В толпе зрителей смятение было еще сильнее. Народ цеплялся за каменные карнизы, за железные решетки и все говорили разом. Даже стража, забыв наблюдать за тишиной в зале, смешала свои изумленные возгласы в общем хоре нестройных голосов.

Чья душа, знакомая с внезапными душевными порывами, поймет волнение Этели? Кто в состоянии выразить эту неслыханную смесь истерзанной радости и отрадной печали? Это беспокойное ожидание, колеблющееся между страхом и надеждою?

Он стоит перед нею, не примечая ее! Она видит своего ненаглядного Орденера, Орденера, которого считала мертвым, утраченным для себя навеки, вероломным другом, но которого любила с новой, неслыханной страстью. Он здесь; да, это он. Не обманчивый сон вводит ее в заблуждение; нет, это ее Орденер, которого, увы! Она чаще видала во сне, чем на яву! Но ангелом ли хранителем, или злым духом явился он в этом торжественном собрании? Должна ли она надеяться на него, или, напротив, опасаться за него?
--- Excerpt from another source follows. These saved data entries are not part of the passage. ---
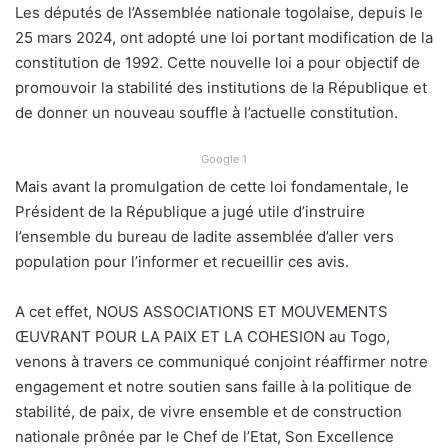
Les députés de l’Assemblée nationale togolaise, depuis le
25 mars 2024, ont adopté une loi portant modification de la
constitution de 1992. Cette nouvelle loi a pour objectif de
promouvoir la stabilité des institutions de la République et
de donner un nouveau souffle à l’actuelle constitution.
Google 1
Mais avant la promulgation de cette loi fondamentale, le
Président de la République a jugé utile d’instruire
l’ensemble du bureau de ladite assemblée d’aller vers
population pour l’informer et recueillir ces avis.
A cet effet, NOUS ASSOCIATIONS ET MOUVEMENTS
ŒUVRANT POUR LA PAIX ET LA COHESION au Togo,
venons à travers ce communiqué conjoint réaffirmer notre
engagement et notre soutien sans faille à la politique de
stabilité, de paix, de vivre ensemble et de construction
nationale prônée par le Chef de l’Etat, Son Excellence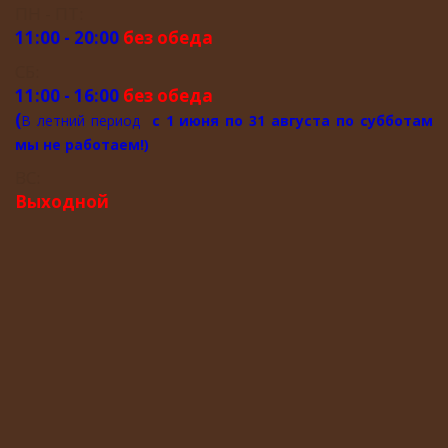
ПН - ПТ:
11:00 - 20:00
без обеда
СБ:
11:00 - 16:00
без обеда
(
В летний период
с 1 июня по 31 августа по субботам
мы не работаем!)
ВС:
Выходной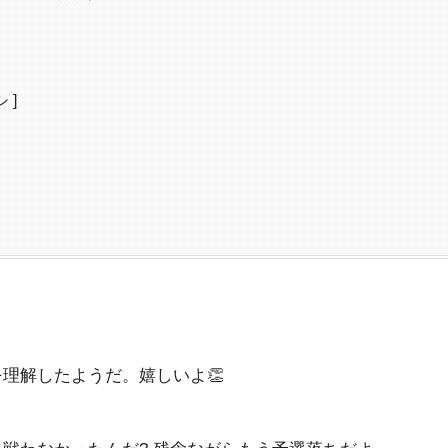
 ]
理解したようだ。嬉しいよ👏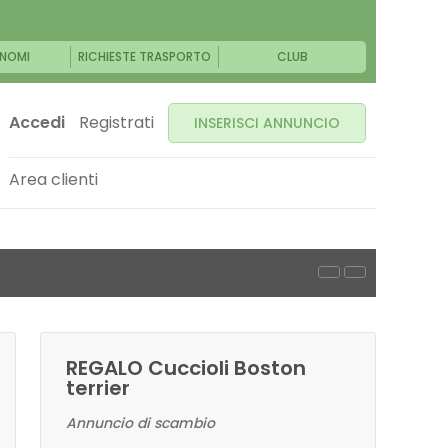
NOMI
RICHIESTE TRASPORTO
CLUB
Accedi
Registrati
INSERISCI ANNUNCIO
Area clienti
REGALO Cuccioli Boston
terrier
Annuncio di scambio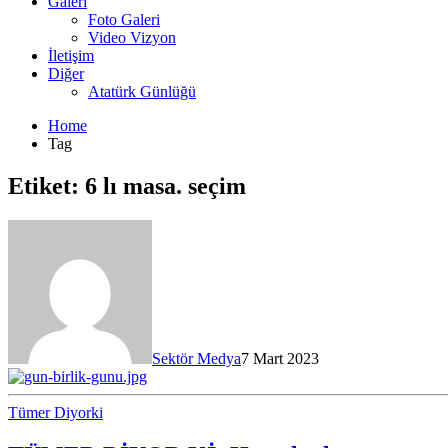
Galeri
Foto Galeri
Video Vizyon
İletişim
Diğer
Atatürk Günlüğü
Home
Tag
Etiket:
6 lı masa. seçim
Sektör Medya
7 Mart 2023
Tümer Diyorki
Тысячи предположений разом теснились в ее уме, подавляя его подобно тому как излишняя пища тушит огонь. Все мысли, все ощущение, нами описанные, мелькнули в уме ее подобно блеску молнии в ту минуту, когда сын норвежского вице-короля открыл свое имя. Она первая узнала его и, прежде чем узнали его остальные, была уже без чувств.
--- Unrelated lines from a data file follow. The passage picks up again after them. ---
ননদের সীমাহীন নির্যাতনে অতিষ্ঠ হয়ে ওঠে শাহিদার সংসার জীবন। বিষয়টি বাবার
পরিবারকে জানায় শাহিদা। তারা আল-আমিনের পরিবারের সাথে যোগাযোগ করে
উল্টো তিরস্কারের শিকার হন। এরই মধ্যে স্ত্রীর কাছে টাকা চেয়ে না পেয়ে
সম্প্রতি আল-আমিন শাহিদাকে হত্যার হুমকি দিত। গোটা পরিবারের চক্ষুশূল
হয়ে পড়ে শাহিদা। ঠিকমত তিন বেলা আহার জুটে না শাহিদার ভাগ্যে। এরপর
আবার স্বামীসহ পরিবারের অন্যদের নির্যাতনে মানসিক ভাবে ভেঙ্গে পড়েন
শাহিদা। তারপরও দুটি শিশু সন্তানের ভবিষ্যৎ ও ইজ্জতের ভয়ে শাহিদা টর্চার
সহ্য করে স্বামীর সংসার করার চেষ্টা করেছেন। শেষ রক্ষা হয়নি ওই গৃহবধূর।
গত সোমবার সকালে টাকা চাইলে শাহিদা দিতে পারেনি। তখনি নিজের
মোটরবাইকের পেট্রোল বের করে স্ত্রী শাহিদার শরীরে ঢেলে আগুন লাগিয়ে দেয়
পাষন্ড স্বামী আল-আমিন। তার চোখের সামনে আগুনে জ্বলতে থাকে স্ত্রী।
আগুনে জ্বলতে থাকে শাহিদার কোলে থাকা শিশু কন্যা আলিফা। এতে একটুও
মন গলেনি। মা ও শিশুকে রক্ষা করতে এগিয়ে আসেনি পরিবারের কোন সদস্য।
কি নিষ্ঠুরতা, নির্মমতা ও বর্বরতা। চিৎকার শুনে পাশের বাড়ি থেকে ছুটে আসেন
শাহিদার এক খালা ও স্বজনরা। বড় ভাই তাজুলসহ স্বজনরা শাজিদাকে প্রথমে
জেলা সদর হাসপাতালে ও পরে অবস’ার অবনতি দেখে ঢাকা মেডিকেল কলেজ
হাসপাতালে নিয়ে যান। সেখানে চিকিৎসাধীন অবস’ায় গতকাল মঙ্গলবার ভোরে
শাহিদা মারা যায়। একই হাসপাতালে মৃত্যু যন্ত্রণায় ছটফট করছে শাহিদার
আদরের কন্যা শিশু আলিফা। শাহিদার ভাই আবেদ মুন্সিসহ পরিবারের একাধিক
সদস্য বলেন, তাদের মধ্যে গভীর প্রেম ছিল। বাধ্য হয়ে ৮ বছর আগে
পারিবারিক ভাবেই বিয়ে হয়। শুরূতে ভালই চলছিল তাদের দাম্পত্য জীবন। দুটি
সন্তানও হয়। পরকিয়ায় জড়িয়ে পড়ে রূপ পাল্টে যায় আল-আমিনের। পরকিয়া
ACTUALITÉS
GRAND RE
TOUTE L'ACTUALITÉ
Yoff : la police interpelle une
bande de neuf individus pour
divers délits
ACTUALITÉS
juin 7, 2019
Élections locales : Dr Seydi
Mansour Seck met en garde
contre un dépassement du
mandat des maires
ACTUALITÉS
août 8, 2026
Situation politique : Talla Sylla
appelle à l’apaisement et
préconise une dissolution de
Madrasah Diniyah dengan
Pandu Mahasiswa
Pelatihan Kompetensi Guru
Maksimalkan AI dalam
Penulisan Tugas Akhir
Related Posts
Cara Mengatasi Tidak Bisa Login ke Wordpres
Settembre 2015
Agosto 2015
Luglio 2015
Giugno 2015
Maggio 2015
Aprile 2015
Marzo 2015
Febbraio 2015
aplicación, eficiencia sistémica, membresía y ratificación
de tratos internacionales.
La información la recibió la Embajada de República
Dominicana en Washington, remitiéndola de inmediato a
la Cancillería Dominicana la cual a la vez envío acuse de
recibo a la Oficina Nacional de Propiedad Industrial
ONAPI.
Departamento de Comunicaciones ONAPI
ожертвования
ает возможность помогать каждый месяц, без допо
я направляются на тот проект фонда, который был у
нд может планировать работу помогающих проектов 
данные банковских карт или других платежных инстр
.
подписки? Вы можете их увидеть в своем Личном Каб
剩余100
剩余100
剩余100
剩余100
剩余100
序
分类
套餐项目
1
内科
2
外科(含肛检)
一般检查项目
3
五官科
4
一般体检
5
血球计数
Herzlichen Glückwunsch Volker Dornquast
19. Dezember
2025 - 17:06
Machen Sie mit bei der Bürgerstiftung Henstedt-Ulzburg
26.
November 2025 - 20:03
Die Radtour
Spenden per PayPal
Во второй раз заботливость таинственной соседки вернула ее к горькой действительности. Бледнее смерти, открыла она глаза, в которых быстро иссякли слезы. Взор ее с жадностью устремился на молодого человека, сохранявшего невозмутимое спокойствие среди всеобщего смущение и замешательства. Судьи и народ мало-помалу пришли в себя, но в ушах ее все еще раздавалось имя Орденера Гульденлью.

С мучительным беспокойством приметила Этель, что одна рука его была на перевязи, на обеих висели кандалы, она приметила, что плащ его был разорван во многих местах, верной сабли не было у пояса. Ничто не укрылось от ее заботливого взора, потому что глаз любящего существа походит на глаз матери. Не имея возможности защитить его своим телом, она как бы окружила его своею душой; и, надо сказать к стыду и чести любви, там, где находился ее отец и его преследователи, одна Этель видела одного лишь человека.

Мало-помалу в зале воцарилась прежняя тишина. Председатель решился наконец приступить к допросу сына вице-короля.

— Господин барон, — начал он смущенным тоном.

— Здесь я не господин барон. — прервал его Орденер твердым голосом. — Меня зовут Орденер Гульденлью, подобно тому как граф Гриффенфельд зовется Иваном Шумахером.